Sophia Feng Sophia Feng - 4 months ago 12
Java Question

ElasticSearch drops a field in indexing with Java

I recently come across with this problem with ElasticSearch indexing in Java. When writing a record into ElasticSearch from serialized json byte array, one of the fields is missing or dropped.

The pretty-printed

byte[] content
example:

{
"created_at": 1468390585000,
"name": "Lucy",
"id": 123,
"message": "Hi how are you",
"thread_id": 456,
"user_id": 789
}


The Java index call:

IndexRequest indexRequest = new IndexRequest(INDEX, TYPE, data.getId().toString())
.source(content)
.versionType(VersionType.EXTERNAL)
.version(data.getCreatedAt().getTime());


In the indexing, all the fields are present in result except the
name
:

GET /my_index/post/123

{
"_index": "my_index",
"_type": "post",
"_id": "123",
"_version": 1468390585000,
"found": true,
"_source": {
"id": 123,
"user_id": 456,
"created_at": 1468390585000,
"message": "Hi how are you",
"thread_id": 789
}
}


name
is a new field I newly-created. It is present in the mapping:

{
"my_index":{
"mappings":{
"post":{
"properties":{
"created_at":{
"type":"long"
},
"name":{
"type":"string"
},
"id":{
"type":"long"
},
"message":{
"type":"string",
"analyzer":"english_text"
},
"thread_id":{
"type":"long"
},
"user_id":{
"type":"long"
}
}
}
}
}
}


Other fields were created with the creation of the
post
type.

I suspect that there is some kinda of filtering in writing/indexing the data in Java API. I can
PUT
the same json in command line and see
name
included in result. It seems only the Java API is dropping the field. But I am not sure.

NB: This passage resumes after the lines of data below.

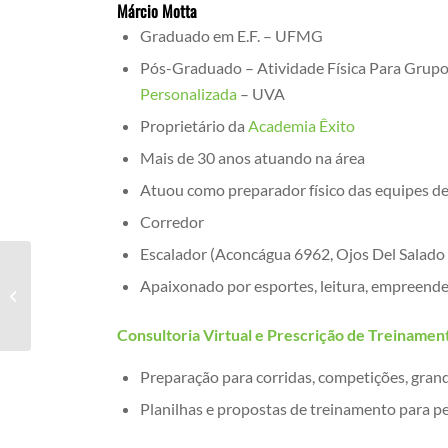
Márcio Motta
Graduado em E.F. – UFMG
Pós-Graduado – Atividade Física Para Grupo
Personalizada
– UVA
Proprietário da
Academia Êxito
Mais de 30 anos atuando na área
Atuou como preparador físico das equipes d
Corredor
Escalador (Aconcágua 6962, Ojos Del Salado
Apaixonado por esportes, leitura, empreend
O Que É Bom Pra Fortalecer Idoso
Consultoria Virtual e Prescrição de Treinamen
Preparação para corridas, competições, grand
Planilhas e propostas de treinamento para pe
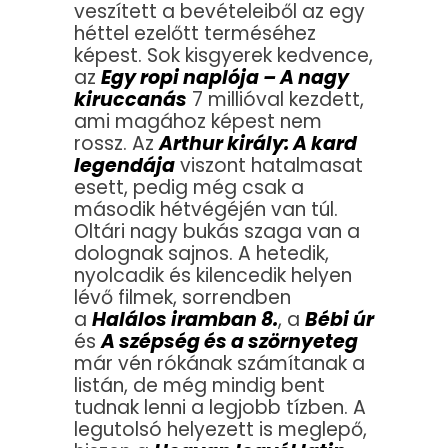
veszített a bevételeiből az egy
héttel ezelőtt terméséhez
képest. Sok kisgyerek kedvence,
az
Egy ropi naplója – A nagy
kiruccanás
7 millióval kezdett,
ami magához képest nem
rossz. Az
Arthur király: A kard
legendája
viszont hatalmasat
esett, pedig még csak a
második hétvégéjén van túl.
Oltári nagy bukás szaga van a
dolognak sajnos. A hetedik,
nyolcadik és kilencedik helyen
lévő filmek, sorrendben
a
Halálos iramban 8.
, a
Bébi úr
és
A szépség és a szörnyeteg
már vén rókának számítanak a
listán, de még mindig bent
tudnak lenni a legjobb tízben. A
legutolsó helyezett is meglepő,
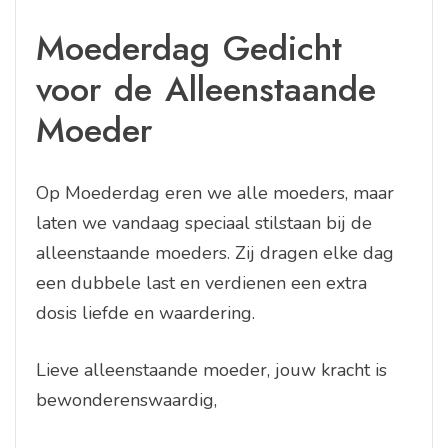
Moederdag Gedicht
voor de Alleenstaande
Moeder
Op Moederdag eren we alle moeders, maar
laten we vandaag speciaal stilstaan bij de
alleenstaande moeders. Zij dragen elke dag
een dubbele last en verdienen een extra
dosis liefde en waardering.
Lieve alleenstaande moeder, jouw kracht is
bewonderenswaardig,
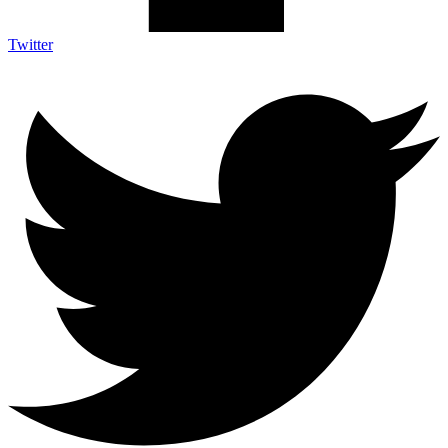
Twitter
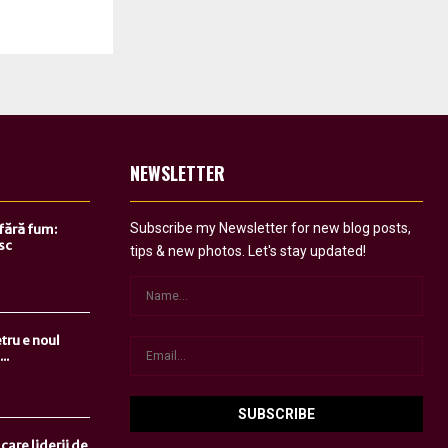
NEWSLETTER
Subscribe my Newsletter for new blog posts,
 fără fum:
sc
tips & new photos. Let's stay updated!
tru e noul
..
care liderii de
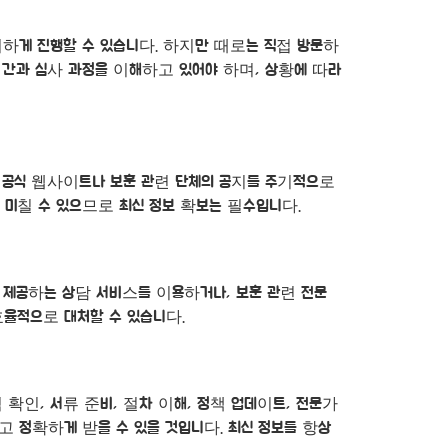
리하게 진행할 수 있습니다. 하지만 때로는 직접 방문하
 기간과 심사 과정을 이해하고 있어야 하며, 상황에 따라
의 공식 웹사이트나 보훈 관련 단체의 공지를 주기적으로
미칠 수 있으므로 최신 정보 확보는 필수입니다.
 제공하는 상담 서비스를 이용하거나, 보훈 관련 전문
효율적으로 대처할 수 있습니다.
확인, 서류 준비, 절차 이해, 정책 업데이트, 전문가
 정확하게 받을 수 있을 것입니다. 최신 정보를 항상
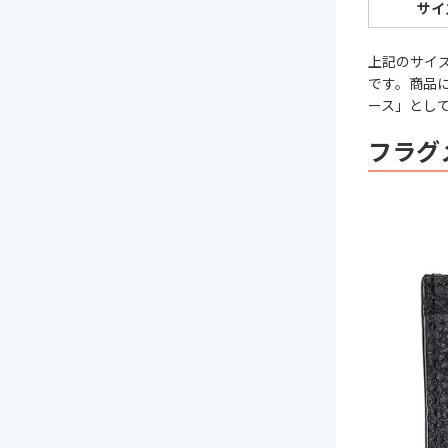
サイ
上記のサイ
です。商品
ース」とし
フラグ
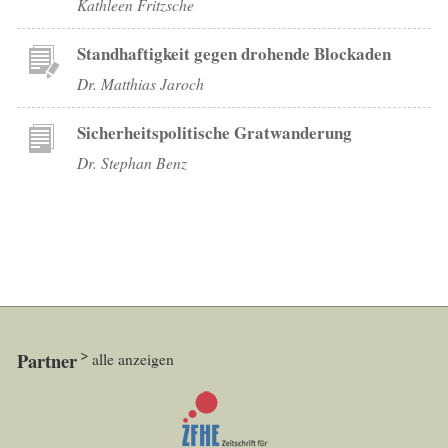
Kathleen Fritzsche
Standhaftigkeit gegen drohende Blockaden
Dr. Matthias Jaroch
Sicherheitspolitische Gratwanderung
Dr. Stephan Benz
Partner
alle anzeigen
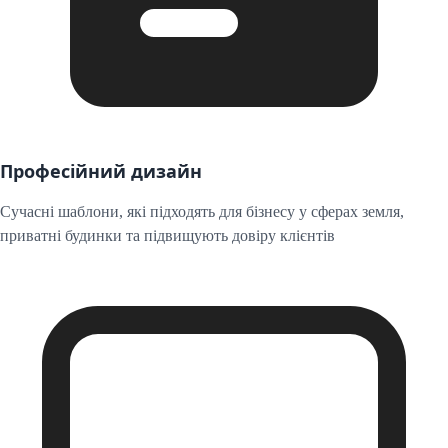
Професійний дизайн
Сучасні шаблони, які підходять для бізнесу у сферах
земля,
приватні будинки
та підвищують довіру клієнтів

If you have any ideas, I'll appreciate it!

Answer

It turned out that there are existing documents without the new name attributes. Therefore inserting a document with the same id and version with amended name will get version conflicts. The PUT from command line works because it is a new document. It has nothing to do with Java.

I should use update API to do partial update.